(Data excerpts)
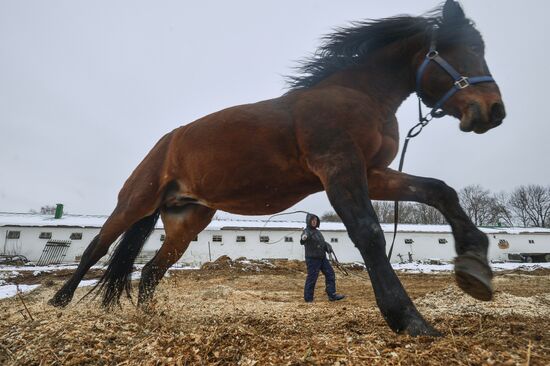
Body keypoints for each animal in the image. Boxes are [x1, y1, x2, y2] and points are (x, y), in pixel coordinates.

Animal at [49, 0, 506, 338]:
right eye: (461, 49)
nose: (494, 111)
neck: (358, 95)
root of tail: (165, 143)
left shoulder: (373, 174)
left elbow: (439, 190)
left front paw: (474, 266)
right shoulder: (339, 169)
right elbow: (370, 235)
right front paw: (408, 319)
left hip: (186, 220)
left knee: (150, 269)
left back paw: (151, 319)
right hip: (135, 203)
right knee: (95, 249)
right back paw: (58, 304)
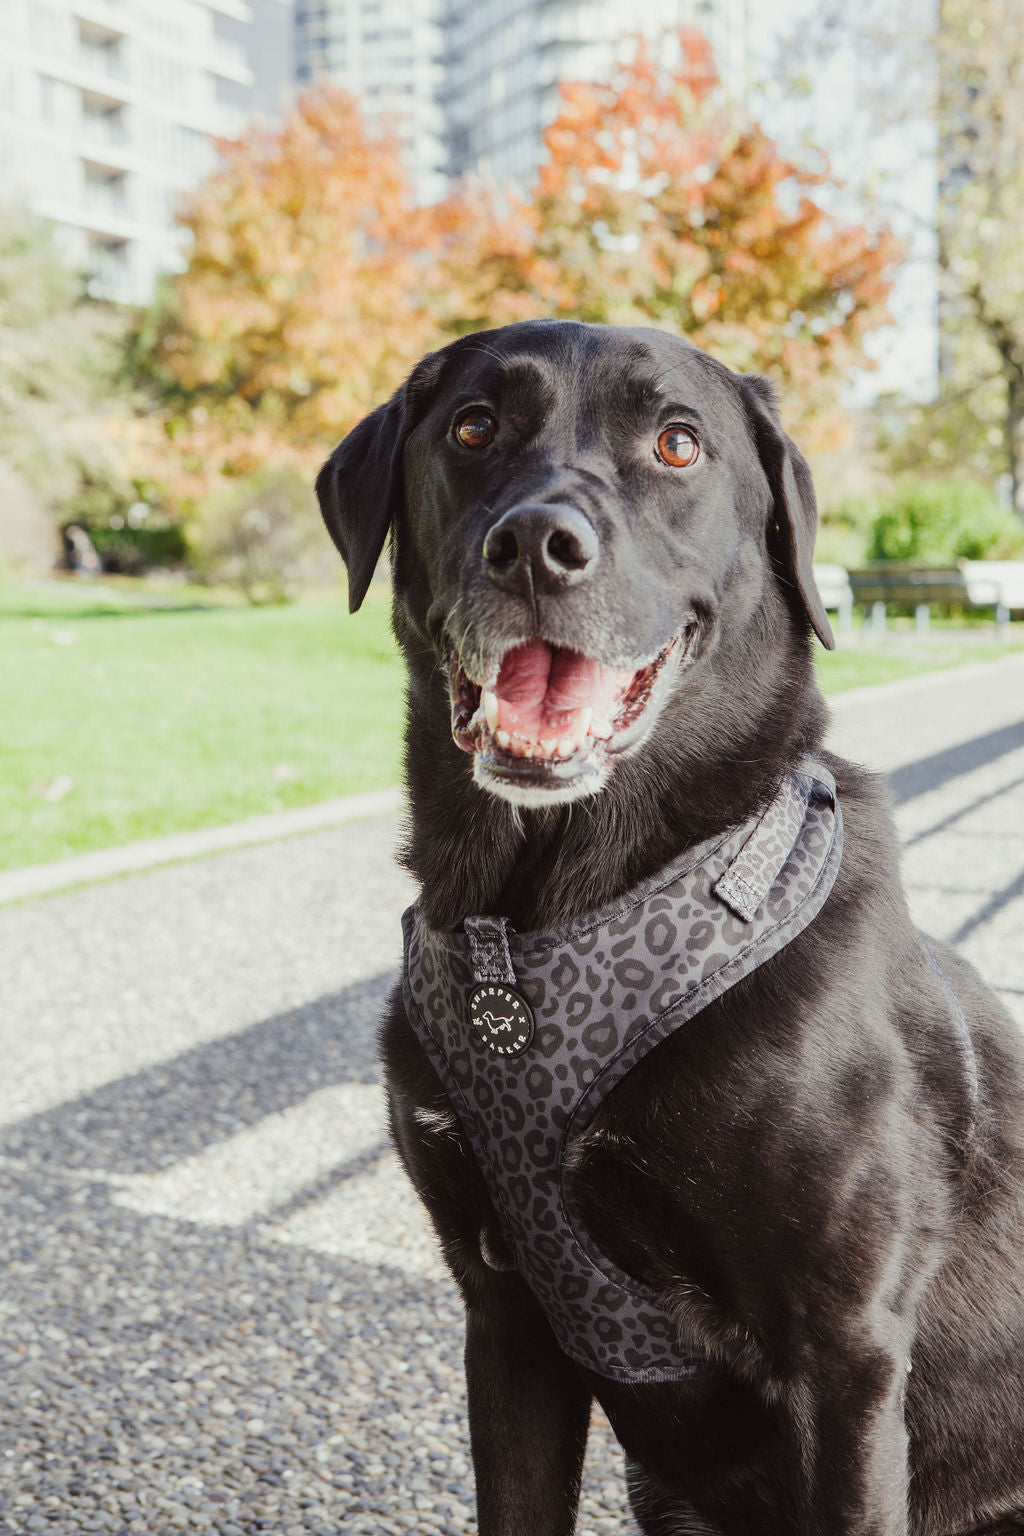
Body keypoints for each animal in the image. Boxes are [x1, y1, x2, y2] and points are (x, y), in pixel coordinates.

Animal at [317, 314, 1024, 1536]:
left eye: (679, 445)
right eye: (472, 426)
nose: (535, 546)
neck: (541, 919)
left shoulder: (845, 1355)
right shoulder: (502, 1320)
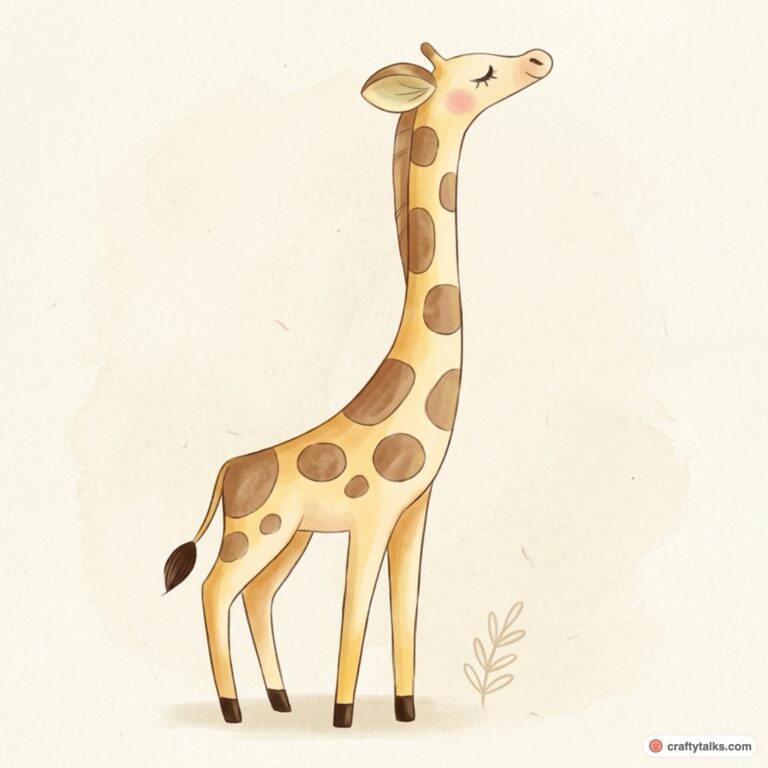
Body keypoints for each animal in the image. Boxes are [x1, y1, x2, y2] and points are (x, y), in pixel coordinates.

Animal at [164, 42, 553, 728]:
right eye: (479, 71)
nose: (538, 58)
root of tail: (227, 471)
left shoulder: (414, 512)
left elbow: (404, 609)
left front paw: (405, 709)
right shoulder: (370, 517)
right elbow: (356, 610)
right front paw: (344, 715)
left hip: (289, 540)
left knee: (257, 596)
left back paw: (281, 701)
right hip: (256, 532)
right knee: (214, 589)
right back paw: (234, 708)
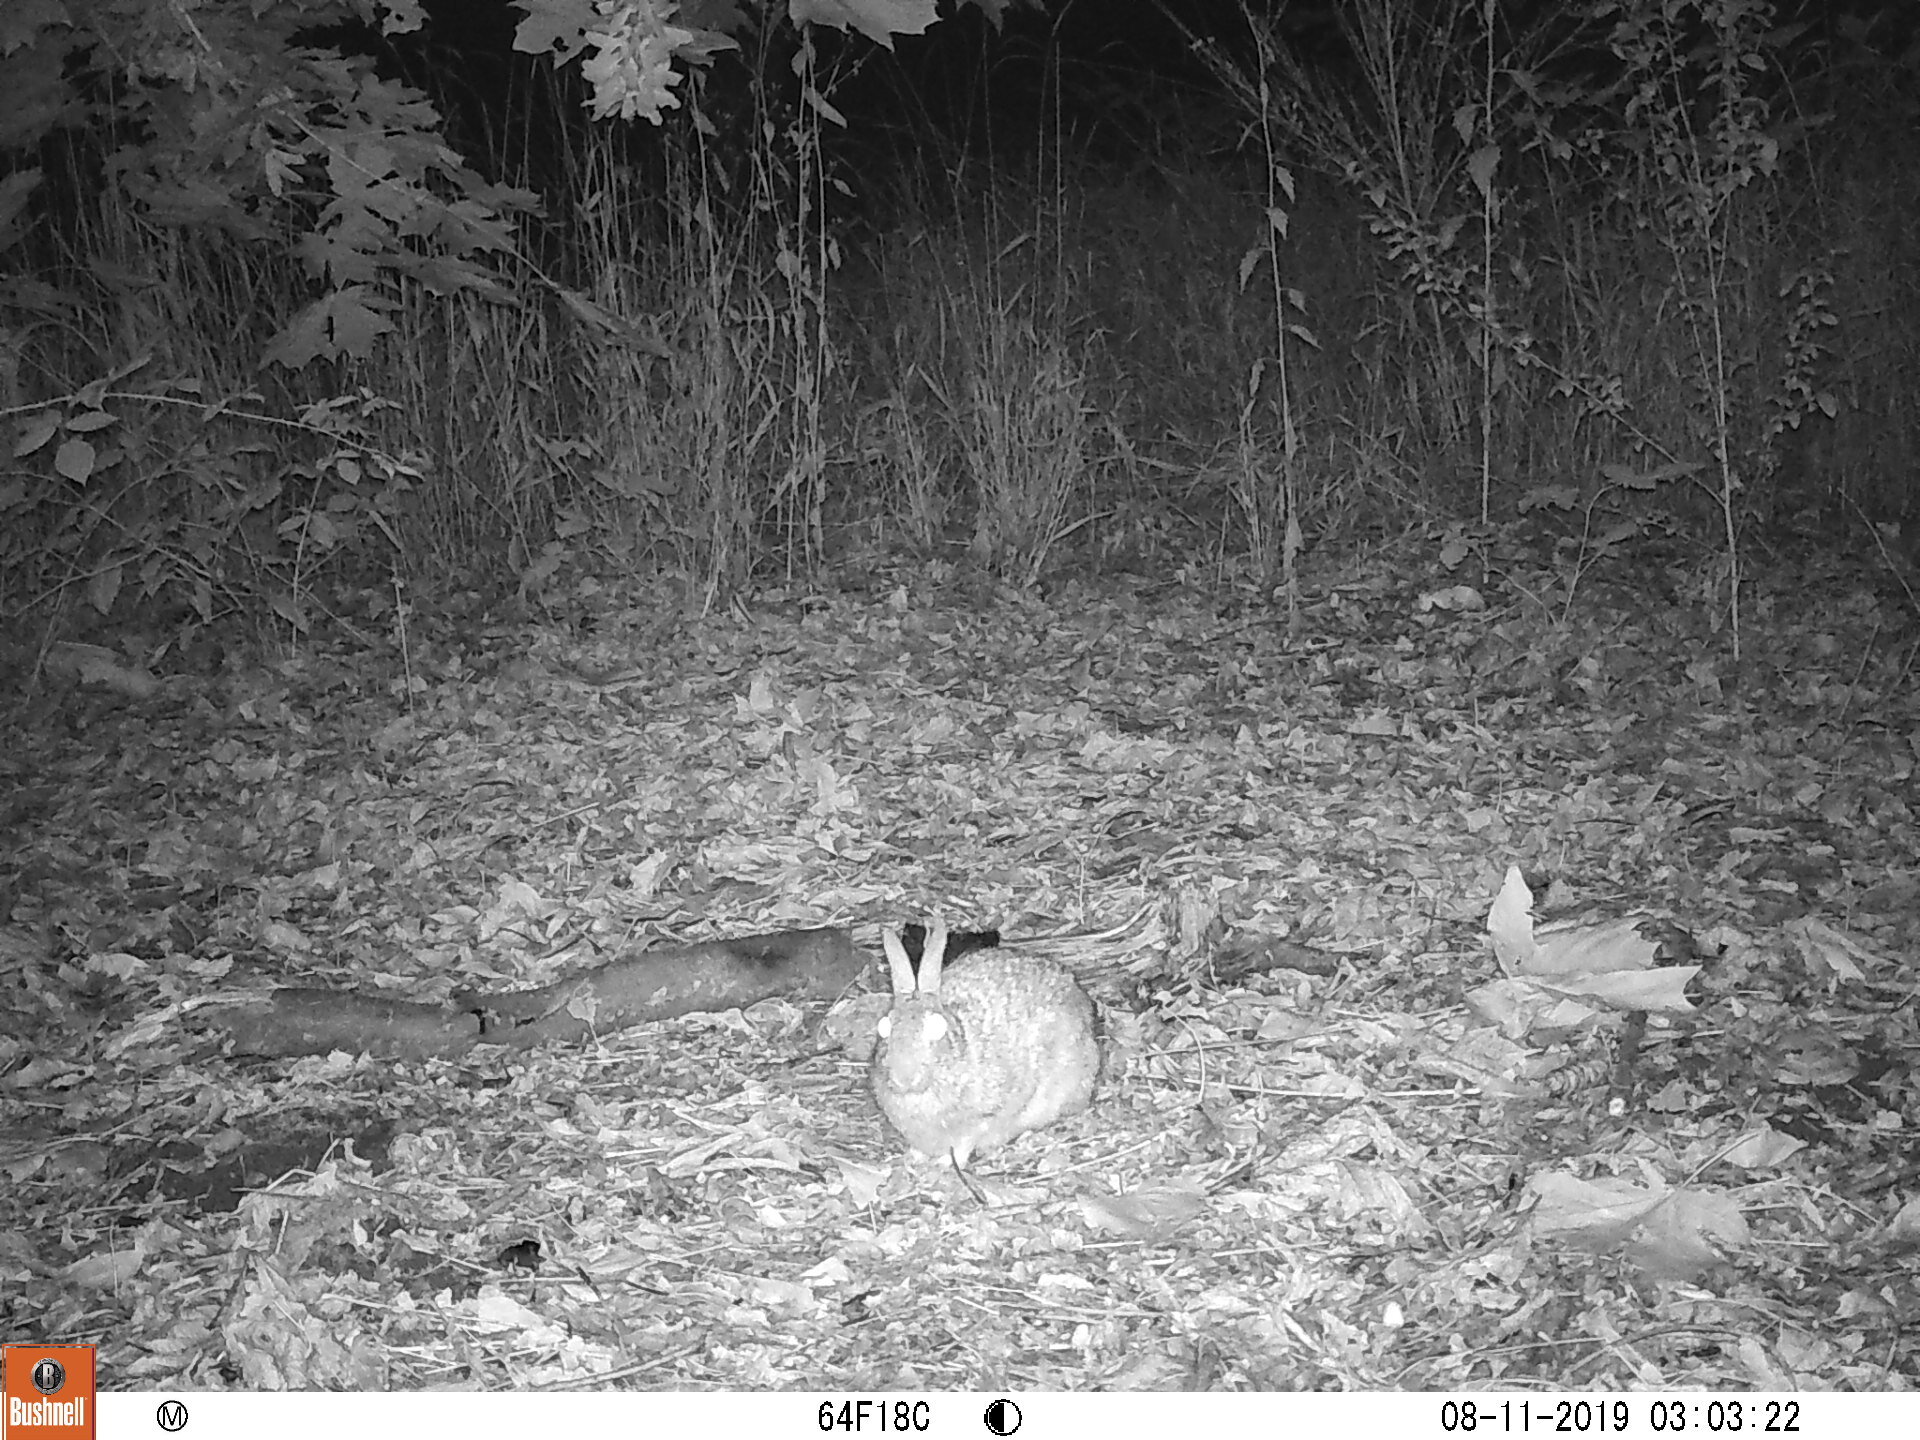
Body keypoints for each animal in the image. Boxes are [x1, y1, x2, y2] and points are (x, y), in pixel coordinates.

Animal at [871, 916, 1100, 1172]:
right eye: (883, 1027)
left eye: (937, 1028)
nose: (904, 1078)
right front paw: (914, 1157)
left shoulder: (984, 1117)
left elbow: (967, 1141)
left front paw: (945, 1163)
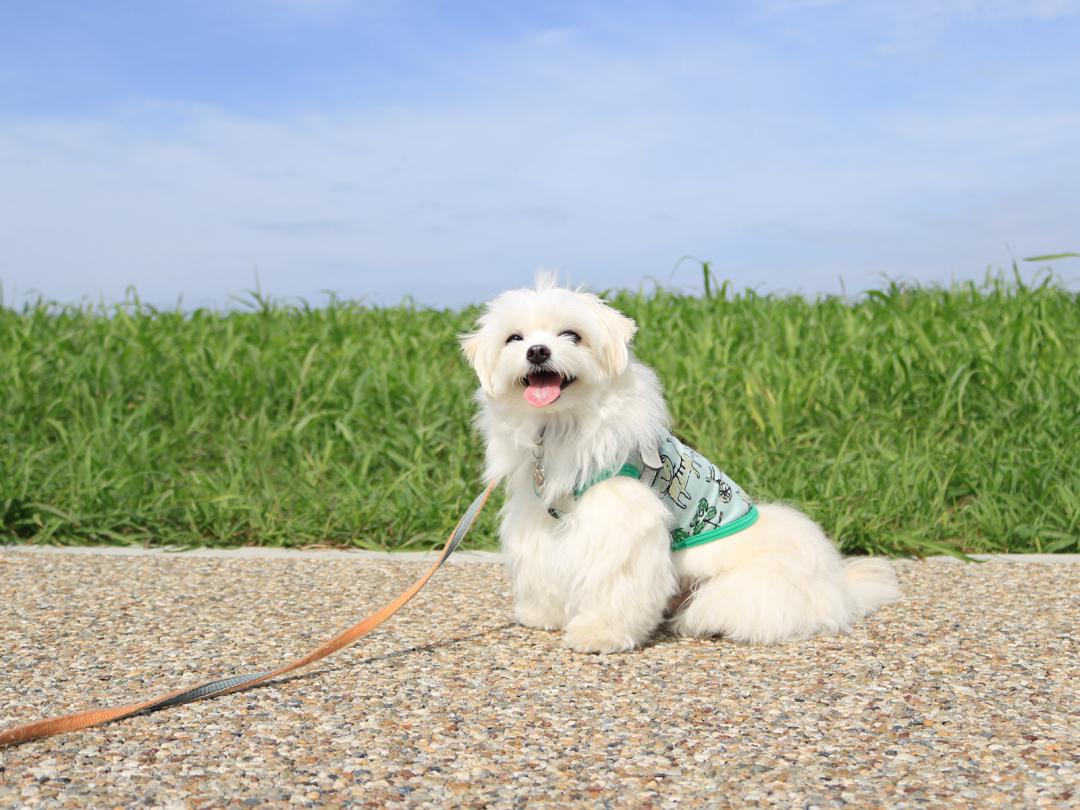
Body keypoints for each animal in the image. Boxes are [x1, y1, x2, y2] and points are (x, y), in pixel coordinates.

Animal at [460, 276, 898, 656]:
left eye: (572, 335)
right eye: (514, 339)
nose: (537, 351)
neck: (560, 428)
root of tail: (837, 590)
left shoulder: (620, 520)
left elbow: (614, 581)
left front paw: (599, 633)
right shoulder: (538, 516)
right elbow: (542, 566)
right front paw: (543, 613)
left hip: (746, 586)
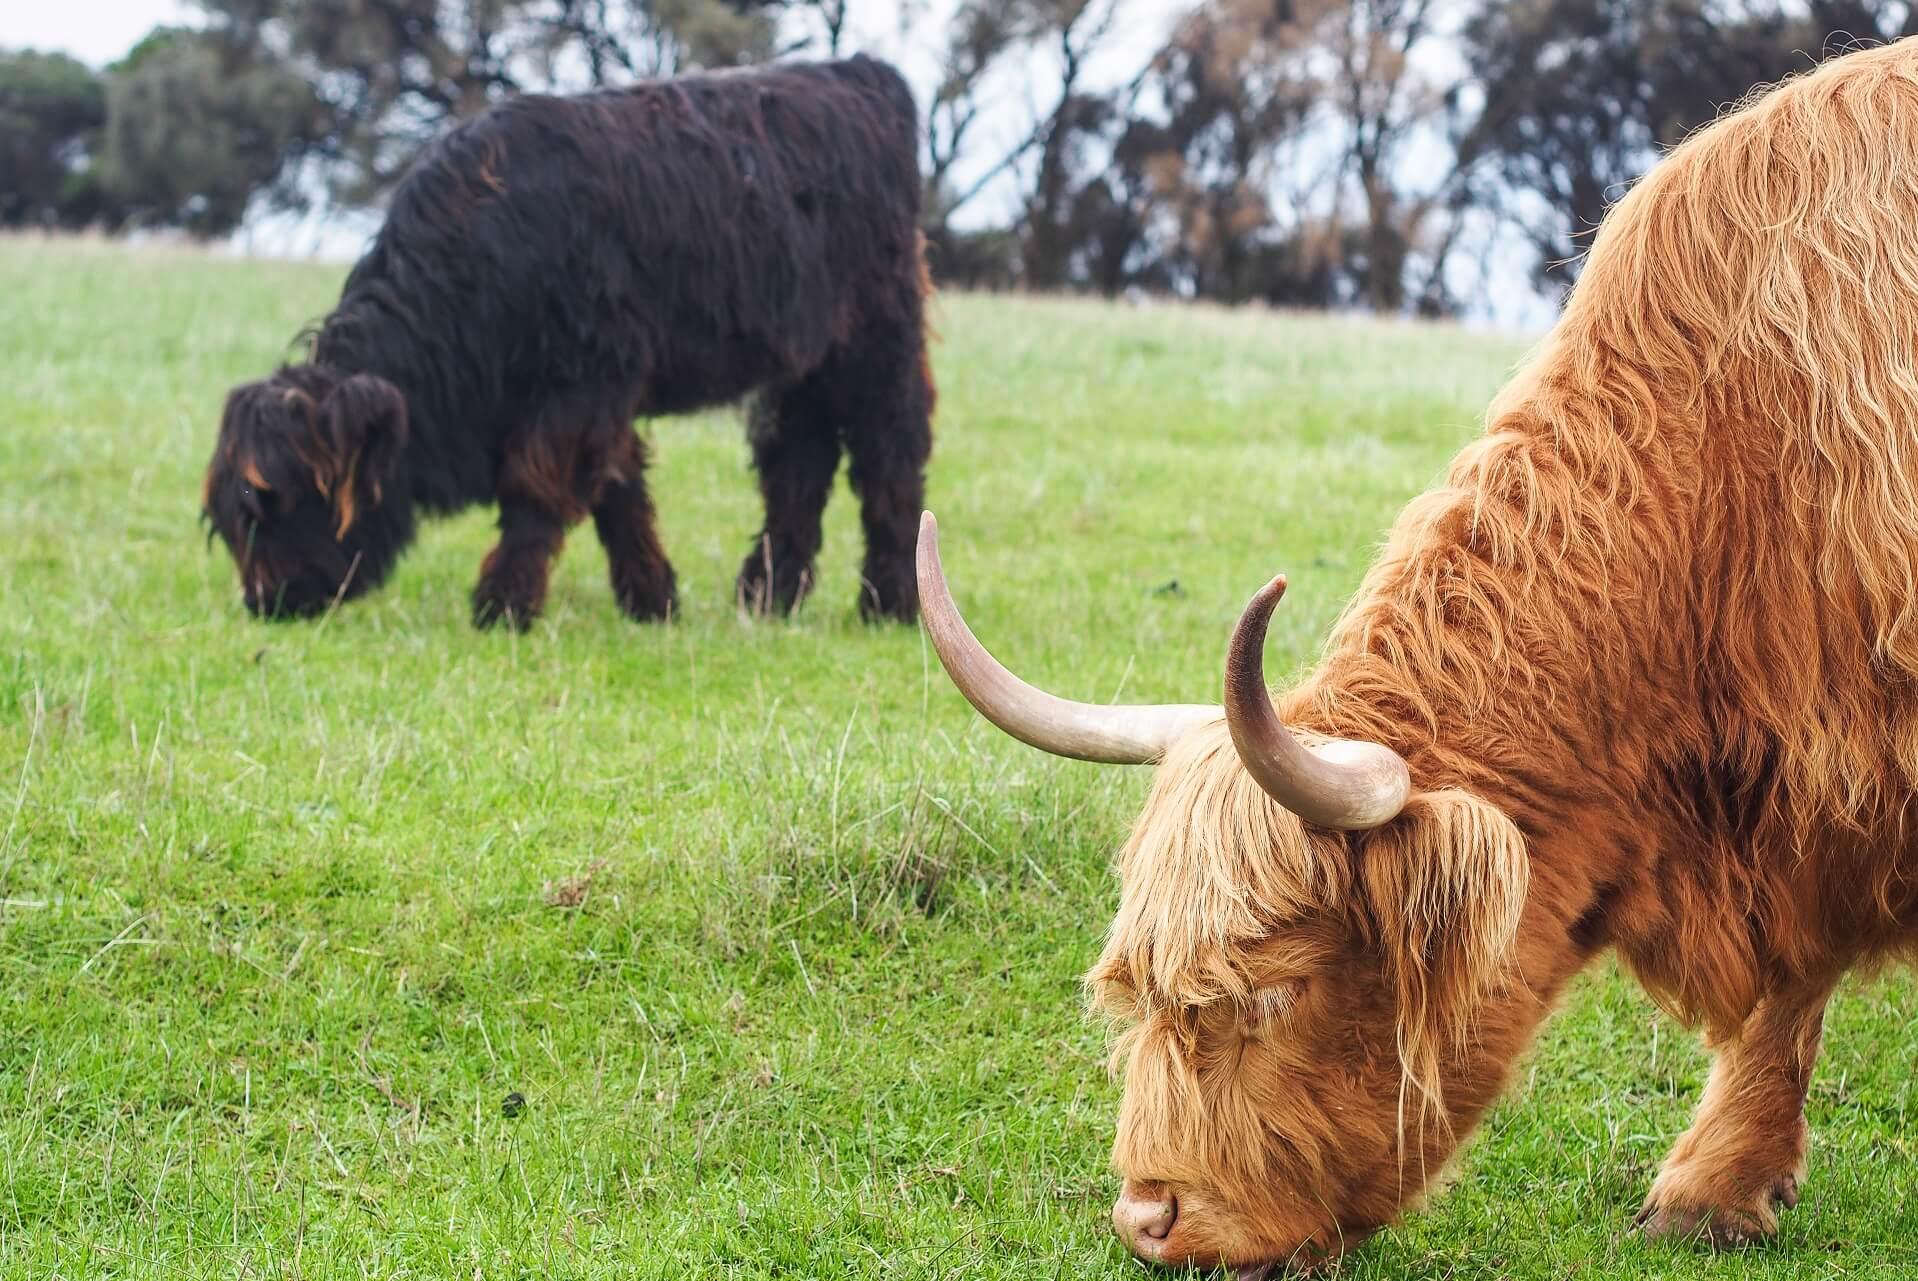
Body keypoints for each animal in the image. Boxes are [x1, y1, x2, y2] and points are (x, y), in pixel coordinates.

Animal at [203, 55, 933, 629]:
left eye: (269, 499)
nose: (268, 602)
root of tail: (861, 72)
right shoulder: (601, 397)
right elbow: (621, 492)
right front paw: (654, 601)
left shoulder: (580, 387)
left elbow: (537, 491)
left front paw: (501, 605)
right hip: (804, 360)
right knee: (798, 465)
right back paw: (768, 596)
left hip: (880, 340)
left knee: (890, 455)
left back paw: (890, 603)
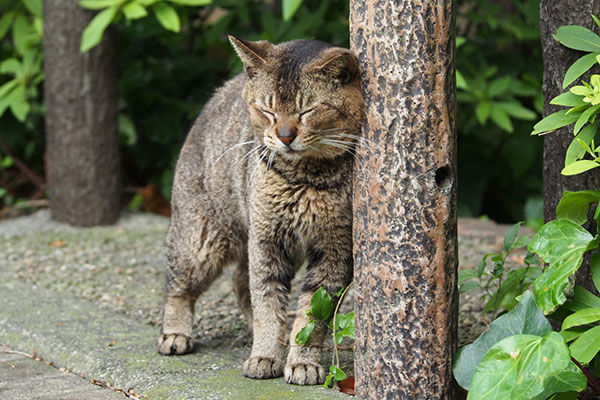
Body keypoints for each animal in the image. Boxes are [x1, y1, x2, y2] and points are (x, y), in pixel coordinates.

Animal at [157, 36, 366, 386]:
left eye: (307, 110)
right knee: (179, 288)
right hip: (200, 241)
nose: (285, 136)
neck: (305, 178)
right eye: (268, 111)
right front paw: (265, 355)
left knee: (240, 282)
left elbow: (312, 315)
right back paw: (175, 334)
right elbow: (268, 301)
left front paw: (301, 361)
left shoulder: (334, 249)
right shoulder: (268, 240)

Required action: Every record above should be duplicated precisely, with the images removed.

Written solution:
Body keypoints for each animal in the image. Boxes are [x1, y1, x2, y2] and points are (x, y), in pixel coordinates.

Animal at [49, 0, 506, 338]:
right eye: (461, 49)
nose: (494, 111)
neck: (358, 95)
root of tail: (165, 143)
left shoulder: (373, 174)
left elbow: (439, 190)
left front paw: (474, 266)
right shoulder: (339, 169)
right elbow: (370, 235)
right front paw: (408, 319)
left hip: (186, 220)
left knee: (150, 269)
left back paw: (151, 319)
right hip: (135, 203)
right knee: (95, 249)
right back paw: (58, 304)
Body keypoints for each animal in the image. Boxes are [x1, y1, x2, y2] and points are (x, y), in pixel coordinates.

Animal at [317, 314, 1024, 1536]:
left eye: (679, 445)
right eye: (472, 426)
nose: (535, 546)
neck: (541, 919)
left shoulder: (845, 1355)
right shoulder: (502, 1320)
Body keypoints for each animal in the image. Boxes are [x1, y1, x2, y2] and points are (x, y), in pixel coordinates.

Animal at [164, 42, 553, 728]:
right eye: (479, 71)
nose: (538, 58)
root of tail: (227, 471)
left shoulder: (414, 512)
left elbow: (404, 609)
left front paw: (405, 709)
right shoulder: (370, 517)
right elbow: (356, 610)
right front paw: (344, 715)
left hip: (289, 540)
left knee: (257, 596)
left back paw: (281, 701)
right hip: (256, 532)
right knee: (214, 589)
right back paw: (234, 708)
Body keypoints for each animal in the image. Boxes are [x1, y1, x2, y2] and points are (x, y), in pixel coordinates.

Animal at [871, 916, 1100, 1172]:
right eye: (883, 1027)
left eye: (937, 1028)
nose: (904, 1078)
right front paw: (914, 1157)
left shoulder: (984, 1117)
left elbow: (967, 1141)
left front paw: (945, 1163)
Body keypoints for each animal in the image. Boxes are [x1, y1, x2, y2] and points are (x, y), in pixel coordinates.

Animal at [460, 276, 898, 656]:
left eye: (572, 335)
right eye: (514, 339)
nose: (537, 351)
neck: (560, 428)
root of tail: (837, 590)
left shoulder: (620, 520)
left elbow: (614, 581)
left front paw: (599, 633)
right shoulder: (538, 516)
right elbow: (542, 566)
right front paw: (543, 613)
left hip: (746, 586)
Body keypoints for each animal in the image. Boxes are [x1, y1, x2, y2] and points are (x, y), in pixel coordinates.

Animal at [203, 55, 933, 629]:
left eye: (269, 499)
nose: (268, 602)
root of tail: (861, 72)
right shoulder: (601, 397)
right elbow: (621, 492)
right front paw: (654, 601)
left shoulder: (580, 387)
left elbow: (537, 491)
left front paw: (501, 605)
right hip: (804, 360)
right knee: (798, 465)
right back paw: (768, 596)
left hip: (880, 340)
left knee: (890, 455)
left back paw: (890, 603)
Body keypoints for each animal in the image. Boxes are [x1, y1, x2, y2] and points are (x, y), in pixel coordinates.

Animal at [157, 36, 366, 386]:
left eye: (307, 110)
right knee: (179, 288)
right hip: (200, 241)
nose: (285, 136)
neck: (305, 178)
right eye: (268, 111)
right front paw: (265, 355)
left knee: (240, 282)
left elbow: (312, 315)
right back paw: (175, 334)
right elbow: (268, 301)
left front paw: (301, 361)
left shoulder: (334, 249)
right shoulder: (268, 240)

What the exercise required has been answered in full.